» **TEXTO PROPORCIONADO**:
....

El oro que no es negro
Kuwait fracasó en su intento de comprar agua a Irak el año pasado
El príncipe Saad Abdala al Sabaj, heredero del trono kuwaití, ha debido acordarse, estos días de exilio forzado en Arabia Saudí, de la visita que realizó a Irak en febrero de 1989. El rico emirato petrolero celebraba por aquellas fechas el 28º aniversario de su independencia, y mientras sus ministros ensalzaban los logros sociales y técnicos del país ante un puñado de periodistas, él se afanaba por conseguir algo que ni todo el dinero ni todo el petróleo le podían proporcionar: un suministro continuado y sustancioso de agua.

....

» **REGISTROS DE DATOS**:
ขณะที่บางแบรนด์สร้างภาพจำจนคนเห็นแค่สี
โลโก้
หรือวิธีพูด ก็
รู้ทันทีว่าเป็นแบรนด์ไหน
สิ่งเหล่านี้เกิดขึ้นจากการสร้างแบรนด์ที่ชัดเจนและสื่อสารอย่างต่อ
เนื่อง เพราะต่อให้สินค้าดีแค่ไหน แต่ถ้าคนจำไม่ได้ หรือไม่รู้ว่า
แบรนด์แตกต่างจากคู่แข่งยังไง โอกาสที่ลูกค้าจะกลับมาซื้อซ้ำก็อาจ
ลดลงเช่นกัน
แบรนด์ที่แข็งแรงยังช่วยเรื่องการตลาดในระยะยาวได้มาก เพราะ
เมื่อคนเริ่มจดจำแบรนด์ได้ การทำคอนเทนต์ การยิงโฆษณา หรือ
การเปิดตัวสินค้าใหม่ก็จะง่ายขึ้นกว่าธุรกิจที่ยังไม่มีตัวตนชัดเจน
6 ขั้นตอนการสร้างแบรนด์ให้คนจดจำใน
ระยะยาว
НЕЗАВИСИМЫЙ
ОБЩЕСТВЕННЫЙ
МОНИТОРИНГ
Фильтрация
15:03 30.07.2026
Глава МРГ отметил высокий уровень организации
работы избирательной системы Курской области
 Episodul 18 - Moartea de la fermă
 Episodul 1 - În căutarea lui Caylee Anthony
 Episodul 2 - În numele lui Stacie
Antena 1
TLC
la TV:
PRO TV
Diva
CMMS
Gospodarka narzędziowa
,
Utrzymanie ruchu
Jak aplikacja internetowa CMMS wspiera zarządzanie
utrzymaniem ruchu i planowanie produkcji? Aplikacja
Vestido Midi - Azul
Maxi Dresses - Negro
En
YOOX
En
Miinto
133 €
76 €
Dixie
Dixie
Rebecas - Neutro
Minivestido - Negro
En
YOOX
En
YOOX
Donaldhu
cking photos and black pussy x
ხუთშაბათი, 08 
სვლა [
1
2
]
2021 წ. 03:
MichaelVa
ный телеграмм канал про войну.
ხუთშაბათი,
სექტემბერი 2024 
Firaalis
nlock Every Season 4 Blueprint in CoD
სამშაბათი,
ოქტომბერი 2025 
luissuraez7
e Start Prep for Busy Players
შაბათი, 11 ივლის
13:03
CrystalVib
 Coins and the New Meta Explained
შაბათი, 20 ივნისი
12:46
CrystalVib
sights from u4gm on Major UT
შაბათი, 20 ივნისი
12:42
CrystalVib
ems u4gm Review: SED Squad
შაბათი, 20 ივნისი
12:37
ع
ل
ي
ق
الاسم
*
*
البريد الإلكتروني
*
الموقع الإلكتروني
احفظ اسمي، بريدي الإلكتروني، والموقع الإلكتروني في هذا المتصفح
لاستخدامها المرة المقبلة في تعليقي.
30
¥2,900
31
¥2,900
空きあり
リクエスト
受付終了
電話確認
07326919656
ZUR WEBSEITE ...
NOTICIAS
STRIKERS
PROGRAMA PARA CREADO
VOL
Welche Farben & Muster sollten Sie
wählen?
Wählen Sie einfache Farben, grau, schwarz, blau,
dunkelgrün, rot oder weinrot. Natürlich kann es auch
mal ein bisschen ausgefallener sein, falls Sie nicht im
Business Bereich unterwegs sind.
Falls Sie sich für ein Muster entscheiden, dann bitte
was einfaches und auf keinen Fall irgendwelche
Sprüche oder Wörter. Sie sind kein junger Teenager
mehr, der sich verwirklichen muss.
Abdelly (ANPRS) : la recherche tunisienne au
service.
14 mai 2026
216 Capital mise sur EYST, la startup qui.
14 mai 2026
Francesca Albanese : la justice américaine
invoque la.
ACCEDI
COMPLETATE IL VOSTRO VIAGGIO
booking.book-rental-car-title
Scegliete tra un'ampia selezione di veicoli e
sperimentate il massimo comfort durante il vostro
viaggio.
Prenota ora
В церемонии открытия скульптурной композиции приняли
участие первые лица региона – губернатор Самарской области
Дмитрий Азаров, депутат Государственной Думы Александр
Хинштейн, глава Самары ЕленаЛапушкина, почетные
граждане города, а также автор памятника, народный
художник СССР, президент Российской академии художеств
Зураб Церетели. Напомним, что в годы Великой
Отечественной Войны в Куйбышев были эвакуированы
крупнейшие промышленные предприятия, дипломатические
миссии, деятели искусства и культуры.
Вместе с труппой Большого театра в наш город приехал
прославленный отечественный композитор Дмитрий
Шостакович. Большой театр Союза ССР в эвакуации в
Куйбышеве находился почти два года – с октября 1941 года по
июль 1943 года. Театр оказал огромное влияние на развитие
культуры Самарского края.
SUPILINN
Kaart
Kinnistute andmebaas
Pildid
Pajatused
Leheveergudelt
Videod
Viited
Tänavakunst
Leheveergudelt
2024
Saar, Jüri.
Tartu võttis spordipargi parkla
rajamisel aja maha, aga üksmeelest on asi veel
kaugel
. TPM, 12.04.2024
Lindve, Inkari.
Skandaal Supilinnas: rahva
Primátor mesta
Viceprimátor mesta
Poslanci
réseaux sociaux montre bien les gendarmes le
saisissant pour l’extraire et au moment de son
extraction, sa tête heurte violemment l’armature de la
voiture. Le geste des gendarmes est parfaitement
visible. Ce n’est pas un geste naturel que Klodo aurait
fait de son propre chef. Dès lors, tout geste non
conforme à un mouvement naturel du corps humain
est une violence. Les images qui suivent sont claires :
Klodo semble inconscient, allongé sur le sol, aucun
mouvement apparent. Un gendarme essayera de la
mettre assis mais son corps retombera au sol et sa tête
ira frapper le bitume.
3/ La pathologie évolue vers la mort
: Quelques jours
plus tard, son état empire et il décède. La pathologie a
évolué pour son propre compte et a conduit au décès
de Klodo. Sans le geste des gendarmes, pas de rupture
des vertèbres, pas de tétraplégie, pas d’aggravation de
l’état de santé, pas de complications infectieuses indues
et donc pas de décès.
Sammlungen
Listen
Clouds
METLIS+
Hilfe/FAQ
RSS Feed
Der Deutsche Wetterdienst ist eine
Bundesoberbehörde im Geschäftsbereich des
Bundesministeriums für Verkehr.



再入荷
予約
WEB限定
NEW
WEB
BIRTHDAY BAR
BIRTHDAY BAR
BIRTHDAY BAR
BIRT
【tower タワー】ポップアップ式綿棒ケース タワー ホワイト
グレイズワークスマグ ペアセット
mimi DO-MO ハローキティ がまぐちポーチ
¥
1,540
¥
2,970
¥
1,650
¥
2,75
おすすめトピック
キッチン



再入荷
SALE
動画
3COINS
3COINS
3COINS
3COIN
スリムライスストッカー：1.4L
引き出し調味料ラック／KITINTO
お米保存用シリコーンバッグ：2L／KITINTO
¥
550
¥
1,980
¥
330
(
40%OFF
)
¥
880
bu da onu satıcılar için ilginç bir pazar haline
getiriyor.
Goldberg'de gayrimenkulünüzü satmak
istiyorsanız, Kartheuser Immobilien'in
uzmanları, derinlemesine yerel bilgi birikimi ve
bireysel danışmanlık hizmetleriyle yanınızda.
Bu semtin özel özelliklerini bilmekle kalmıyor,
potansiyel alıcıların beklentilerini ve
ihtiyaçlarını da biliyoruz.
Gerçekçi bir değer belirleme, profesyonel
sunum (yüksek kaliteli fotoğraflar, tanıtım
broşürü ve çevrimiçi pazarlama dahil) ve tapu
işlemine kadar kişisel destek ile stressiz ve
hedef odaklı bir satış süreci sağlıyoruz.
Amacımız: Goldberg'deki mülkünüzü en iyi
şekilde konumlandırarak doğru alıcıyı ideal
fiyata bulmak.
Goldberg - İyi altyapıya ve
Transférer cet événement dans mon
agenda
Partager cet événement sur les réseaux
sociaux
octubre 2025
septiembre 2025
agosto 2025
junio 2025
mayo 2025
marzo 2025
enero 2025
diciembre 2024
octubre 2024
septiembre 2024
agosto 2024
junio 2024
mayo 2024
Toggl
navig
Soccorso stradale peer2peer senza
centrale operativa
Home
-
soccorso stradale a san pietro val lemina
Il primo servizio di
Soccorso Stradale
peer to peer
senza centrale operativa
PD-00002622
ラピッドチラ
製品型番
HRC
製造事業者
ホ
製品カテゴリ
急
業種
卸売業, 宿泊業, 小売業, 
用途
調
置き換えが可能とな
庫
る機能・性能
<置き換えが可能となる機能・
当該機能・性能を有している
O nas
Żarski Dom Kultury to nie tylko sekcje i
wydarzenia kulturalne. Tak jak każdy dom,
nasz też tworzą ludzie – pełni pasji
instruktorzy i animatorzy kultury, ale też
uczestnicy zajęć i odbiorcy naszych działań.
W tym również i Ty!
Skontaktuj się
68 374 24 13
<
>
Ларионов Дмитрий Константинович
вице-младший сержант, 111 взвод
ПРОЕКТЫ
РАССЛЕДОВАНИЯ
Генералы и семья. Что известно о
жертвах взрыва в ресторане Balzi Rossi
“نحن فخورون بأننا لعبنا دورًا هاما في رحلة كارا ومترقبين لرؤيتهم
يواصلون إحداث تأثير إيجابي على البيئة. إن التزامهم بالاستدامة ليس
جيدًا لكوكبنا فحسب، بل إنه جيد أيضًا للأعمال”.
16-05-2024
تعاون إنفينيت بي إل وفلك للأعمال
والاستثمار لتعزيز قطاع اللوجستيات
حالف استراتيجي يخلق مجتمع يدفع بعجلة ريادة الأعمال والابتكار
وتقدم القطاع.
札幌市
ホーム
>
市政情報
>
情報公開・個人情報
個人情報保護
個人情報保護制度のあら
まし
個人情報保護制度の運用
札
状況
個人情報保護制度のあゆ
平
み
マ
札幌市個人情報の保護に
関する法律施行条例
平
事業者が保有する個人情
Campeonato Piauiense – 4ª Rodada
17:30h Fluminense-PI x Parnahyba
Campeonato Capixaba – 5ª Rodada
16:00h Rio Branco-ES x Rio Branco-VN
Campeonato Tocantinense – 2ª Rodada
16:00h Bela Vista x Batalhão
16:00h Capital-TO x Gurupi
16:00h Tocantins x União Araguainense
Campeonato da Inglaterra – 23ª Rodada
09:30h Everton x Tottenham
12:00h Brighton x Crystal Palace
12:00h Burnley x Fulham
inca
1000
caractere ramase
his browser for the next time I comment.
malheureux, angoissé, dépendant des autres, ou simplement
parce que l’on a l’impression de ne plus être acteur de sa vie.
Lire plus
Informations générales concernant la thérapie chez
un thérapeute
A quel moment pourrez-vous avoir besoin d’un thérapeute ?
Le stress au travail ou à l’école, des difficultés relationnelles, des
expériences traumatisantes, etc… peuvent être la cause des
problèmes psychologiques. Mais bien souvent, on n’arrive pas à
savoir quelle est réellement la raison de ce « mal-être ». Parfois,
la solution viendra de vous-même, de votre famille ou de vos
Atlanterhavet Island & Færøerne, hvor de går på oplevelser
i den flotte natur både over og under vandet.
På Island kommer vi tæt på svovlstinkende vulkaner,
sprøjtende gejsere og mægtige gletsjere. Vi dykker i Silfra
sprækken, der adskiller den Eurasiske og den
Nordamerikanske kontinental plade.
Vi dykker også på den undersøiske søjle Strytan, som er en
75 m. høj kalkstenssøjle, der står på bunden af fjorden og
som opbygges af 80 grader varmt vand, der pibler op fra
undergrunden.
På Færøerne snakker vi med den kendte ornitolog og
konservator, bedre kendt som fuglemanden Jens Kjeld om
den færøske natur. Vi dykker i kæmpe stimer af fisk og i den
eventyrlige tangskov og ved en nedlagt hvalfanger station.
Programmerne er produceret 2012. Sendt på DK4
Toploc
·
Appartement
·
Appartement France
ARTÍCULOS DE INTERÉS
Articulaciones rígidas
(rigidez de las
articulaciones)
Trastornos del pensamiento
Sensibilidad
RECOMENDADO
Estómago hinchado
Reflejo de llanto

....

» **TAREA ASIGNADA 1**: Según el texto sobre Kuwait y el agua, ¿en qué mes y año visitó Irak el príncipe Saad Abdala al Sabaj?
» **TAREA ASIGNADA 2**: Continúa, por favor, el texto sobre Kuwait y el agua a partir de su última oración.

» **ÁREA DE RESPUESTA 1**: En febrero de 1989.

» **ÁREA DE RESPUESTA 2**:
Ya es un tópico que, a los kuwaitíes, ese preciado bien les resulta más caro que el oro negro que mana bajo sus arenas. También resulta conocido que el sueño de todo habitante de los desiertos de la península arábiga tiene color verde, y no por ser precisamente el color del Islam. Un campo de hierba o un terreno sembrado representan el paraíso para estos descendientes de beduinos a los que les ha tocado vivir un precoz siglo XXI unido a concepciones medievales acerca de la autosuficiencia de alimentos como fuente de independencia.Los kuwaitíes, como el resto de sus vecinos árabes del Golfo, se han lanzado con un entusiasmo casi ingenuo al cultivo de la tierra. No hay jardín de sus casas de campo que no tenga plantados unos tomates, y quienes no disponen de una segunda vivienda, adquieren terrenitos en los que acampan durante el fin de semana. Esta agricultura, casi de laboratorio, sólo posible gracias a las altas subvenciones estatales, requiere una gran dedicación que lleva a dejar la tarea en manos de trabajadores extranjeros, indios y paquistaníes sobre todo.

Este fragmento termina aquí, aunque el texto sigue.